As a part of the CLEAR lab, Goldblum co-developed the Sexual Minorities Stress Scale (SMSS) in collaboration with UCSF AIDS Health Project. This psychological measure is a 58-item self-report tool that assesses for symptoms consistent with clinically elevated sexual minority stress within sexual minority populations. The SMSS was later adapted and validated by Iniewicz and colleagues in 2017, then described in further detail and further explored by Reyes and colleagues in 2023 .

== Retirement ==
 Goldblum has worked as Behavioral Health Consultant to Floyd Thompkins in Project Trust. He continues to work within this community collaborative project with Lisa Brown and Thompkins, which includes exploring a proposed model of cross cultural collaboration.
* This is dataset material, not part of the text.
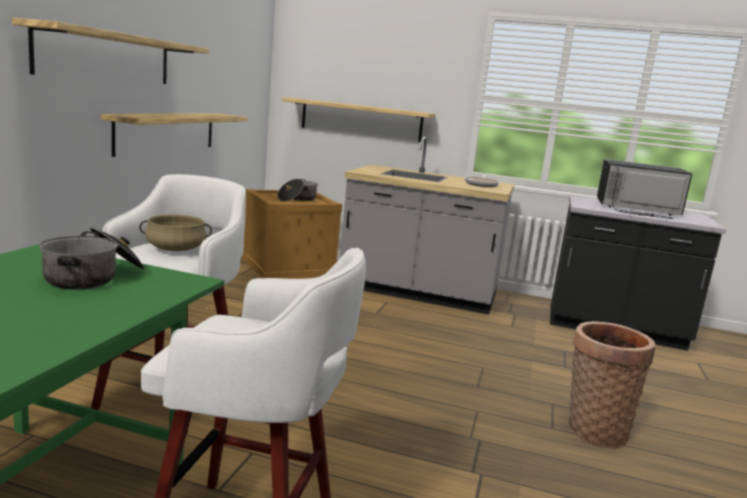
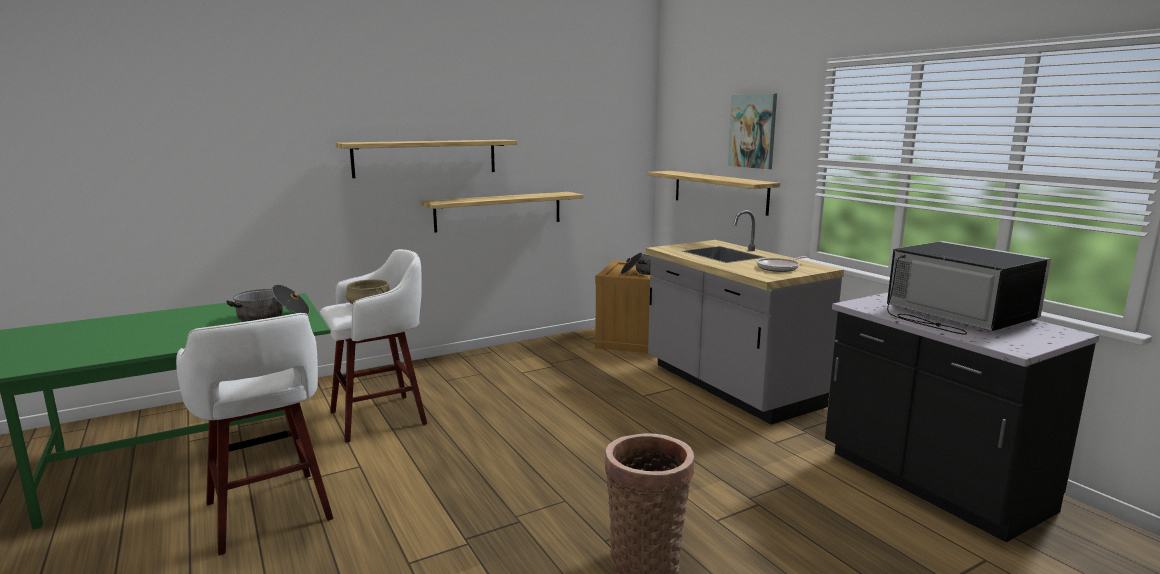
camera: 45 degrees right, 0 degrees up
none -> picture [728,93,777,169]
In March 2023, Thompkins, Goldblum, and Stanford/PGSP psychology graduate student William Booker developed a model for intergenerational and cross-cultural engagement within the queer community. conclusions to a diverse queer community within Stanford University, facilitated by David Patino.

== Awards ==
- 2013: American Psychological Association (APA) Division 44 (Society for the Psychology of Sexual Orientation and Gender Diversity) Distinguished Contributions to Education and Training Award

== Selected publications ==
=== Books ===
- Delaney, Martin (1987). "Strategies for Survival: A Gay Men's Health Manual for the Age of AIDS"
- Goldblum, Peter (1999). "Working with AIDS Bereavement: A Comprehensive Approach for Mental Health Providers"
- "Youth suicide and bullying: Challenges and strategies for prevention and intervention" (2015)

===Journal articles ===
- Lefevor, G. T., Goldblum, P., Dowling, K. T., Goodman, J. A., Hoeflein, B., & Skidmore, S. J. (2022). First do no harm: Principles of care for clients with sexual identity confusion and/or conflict. Psychotherapy, 59(4), 487–497. https://doi.org/10.1037/pst0000426
- Thompkins, Floyd (2023). "Using Cross-Cultural Collaboration to Establish a Working Coalition for An Equitable COVID-19 Vaccine Program"
- Goldblum, P., Testa, R. J., Pflum, S., Hendricks, M. L., Bradford, J., & Bongar, B. (2012). The relationship between gender-based victimization and suicide attempts in transgender people. Professional Psychology: Research and Practice, 43(5), 468–475. https://doi.org/10.1037/a0029605
- Chu, J., Maruyama, B., Wickham, R., Batchelder, H., Goldblum, P., & Bongar, B. (2020). Cultural pathways for suicidal ideation and behaviors. Cultural Diversity and Ethnic Minority Psychology, 26(3), 367-377. doi: 10.1037/cdp0000307
- Chu, J.P., Floyd, R., Diep, H., Pardo, S., Goldblum, P., & Bongar, B. (2013). A tool for the culturally competent assessment of suicide: The Cultural Assessment of Risk for Suicide (CARS) measure. Psychological Assessment, 25(2), 424-434. https://doi.org/10.1037/a0031264
- Chu, J.P., Goldblum, P., Floyd, R., & Bongar, B. (2010). The cultural theory and model of suicide. Applied and Preventive Psychology, 14, 25-40. https://doi.org/10.1016/j.appsy.2011.11.001

== Personal life ==
Goldblum lives in San Francisco with his husband, Michael Carr. They have been partners since 1996, and married October 31, 2014 after gay marriage was legalized in California.